Llama Setup

Local Computer

The smaller Llama 2 or 3 chat model is free to download on your own machine!

Note that only the Llama 2 7B chat or Llama 3 8B model (by default the 4-bit quantized version is downloaded) may work fine locally.
Other larger sized models could require too much memory (13b models generally require at least 16GB of RAM and 70b models at least 64GB of RAM) and run too slowly.
The Meta team still recommends using a hosted API service (in this case, the classroom is using Together.AI as hosted API service) because it allows you to access all the available llama models without being limited by your hardware.
You can find more instructions on using the Together.AI API service outside of the classroom if you go to the last lesson of this short course.
One way to install and use llama 7B on your computer is to go to https://ollama.com/ and download app. It will be like installing a regular application.
To use Llama 2 or 3, the full instructions are here: https://ollama.com/library/llama2 and https://ollama.com/library/llama3.
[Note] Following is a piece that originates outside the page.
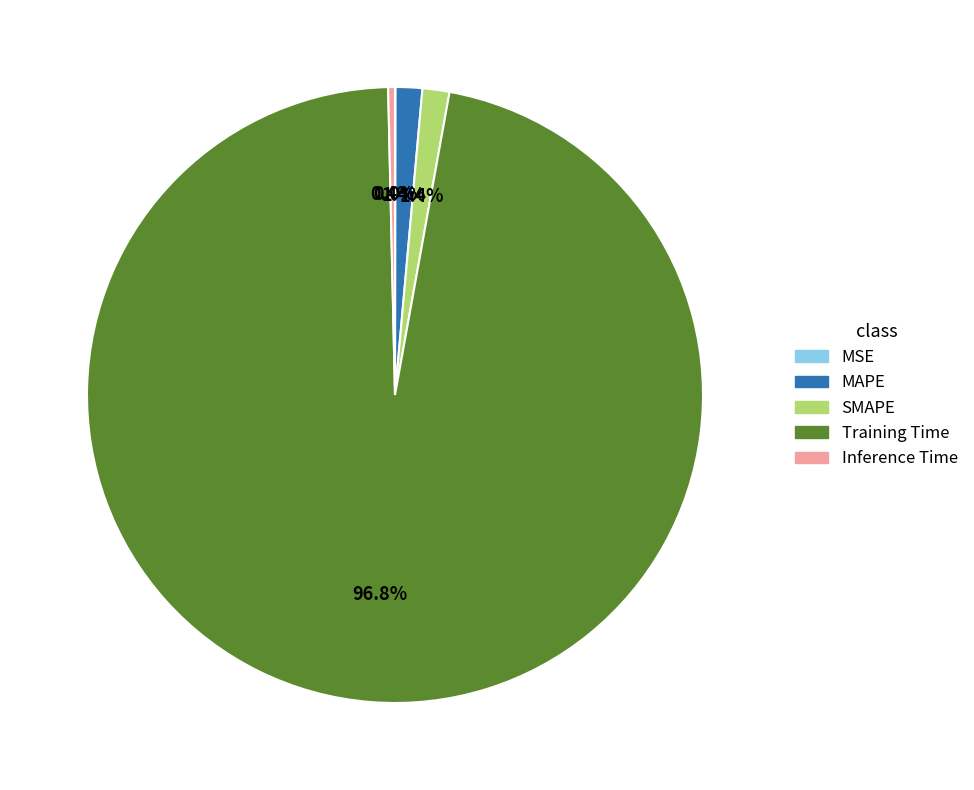

Which category accounts for the majority?

Training Time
Follow the installation instructions (for Windows, Mac or Linux).
Open the command line interface (CLI) and type ollama run llama2 or ollama run llama3.
The first time you do this, it will take some time to download the llama 2 or 3 model. After that, you’ll see

>>> Send a message (/? for help)

You can type your prompt and the llama-2 model on your computer will give you a response!
To exit, type /bye.
For a list of other commands, type /?.